### Goal of the exercise:
Repeat the whole listing word for word, skipping pictures.

### Recorded data:
◆ ◆ ◆ ◆ ◆
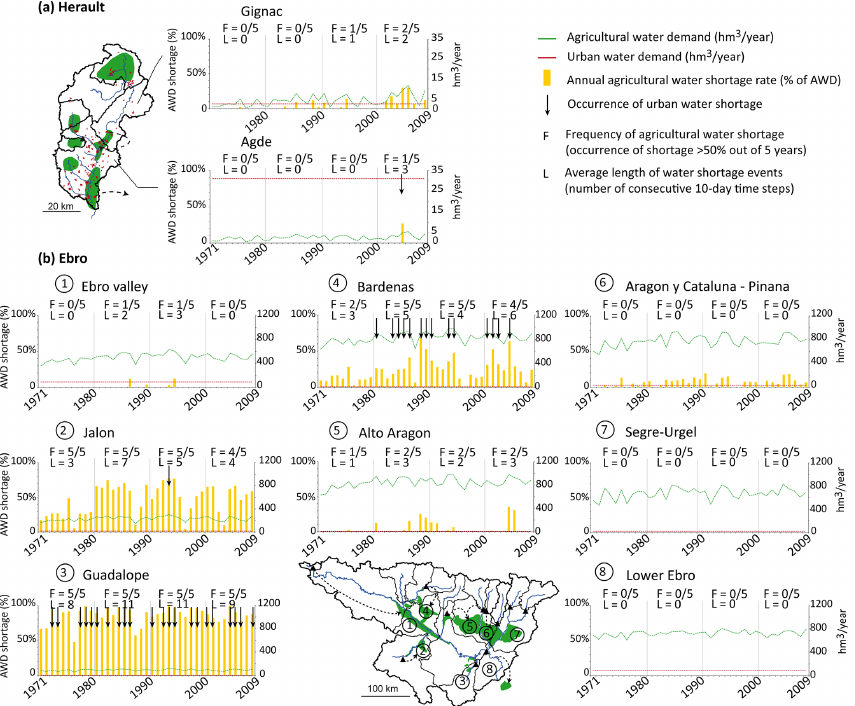
Figure 11. Frequency and intensity of agricultural and urban water shortage under current water uses (2009) and hydro-climatic conditions in the period 1971–2009 (a) in the Hérault Basin and (b) in the Ebro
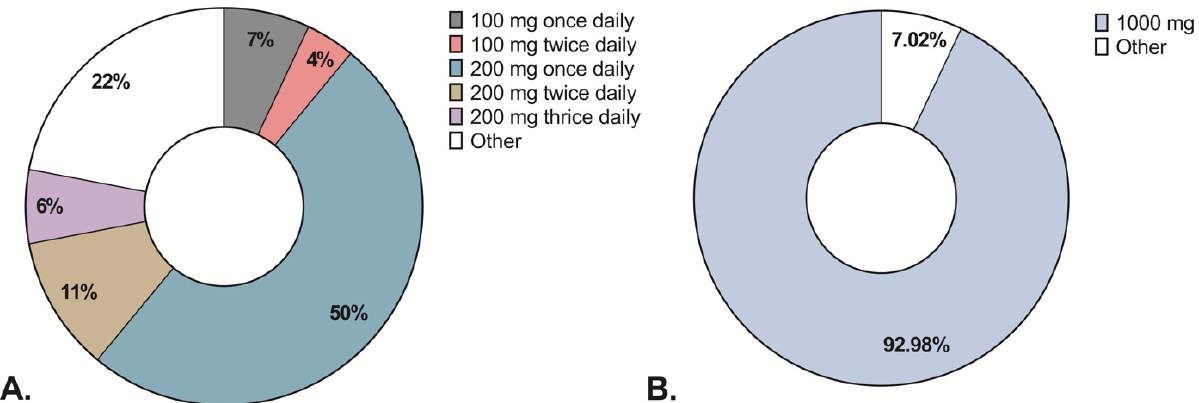
Figure 1. Prescribed oral and intravenous iron dose in patients with Inflammatory Bowel Disease. ( A ) Depicts the prescribed oral iron dosage. ( B ) Depicts prescribed intravenous iron dosage. The represented data are based on patient data extracted from medical records.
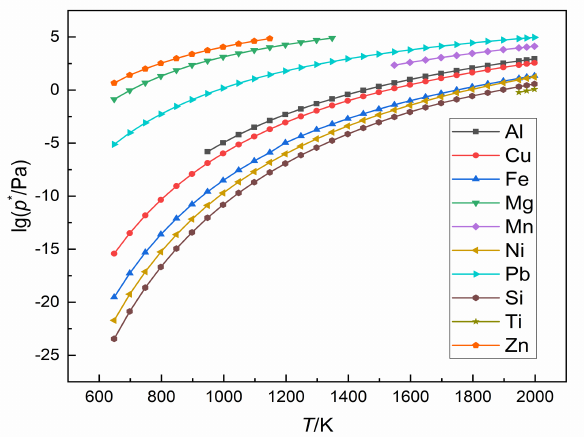
Figure 3. The relationship between the vapor pressure logarithm and the temperature of different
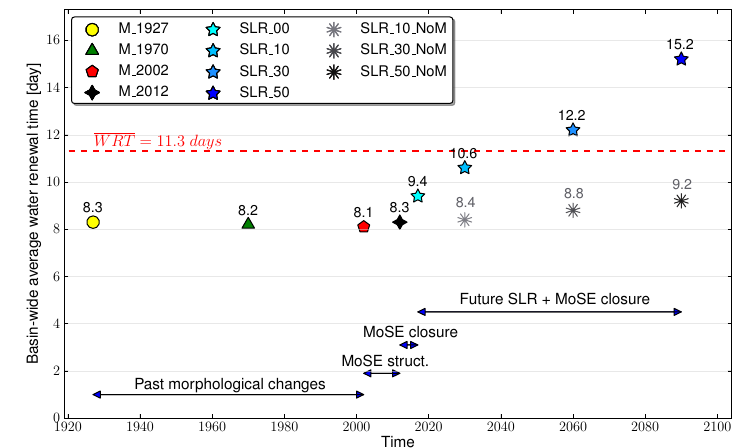
Fig. 7. Evolution of average water renewal time in the Venice Lagoon under fall–winter conditions considering past morphological changes, the MoSE structures, the closure of MoSE barriers during high tide events and future sea level rise of 10, 30 and 50cm. Gray asterisks indicate the results of SLR simulations without considering closure of the mobile barriers at the inlets (SLR 10 NoM, SLR 20 NoM, SLR 30 NoM). The red dashed line at WRT=11.3 days indicates the average yearly value of the present situation (2012, simulation Y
◆ ◆ ◆ ◆ ◆
### Task solution:
Figure 11. Frequency and intensity of agricultural and urban water shortage under current water uses (2009) and hydro-climatic conditions in the period 1971–2009 (a) in the Hérault Basin and (b) in the Ebro
Figure 1. Prescribed oral and intravenous iron dose in patients with Inflammatory Bowel Disease. ( A ) Depicts the prescribed oral iron dosage. ( B ) Depicts prescribed intravenous iron dosage. The represented data are based on patient data extracted from medical records.
Figure 3. The relationship between the vapor pressure logarithm and the temperature of different
Fig. 7. Evolution of average water renewal time in the Venice Lagoon under fall–winter conditions considering past morphological changes, the MoSE structures, the closure of MoSE barriers during high tide events and future sea level rise of 10, 30 and 50cm. Gray asterisks indicate the results of SLR simulations without considering closure of the mobile barriers at the inlets (SLR 10 NoM, SLR 20 NoM, SLR 30 NoM). The red dashed line at WRT=11.3 days indicates the average yearly value of the present situation (2012, simulation Y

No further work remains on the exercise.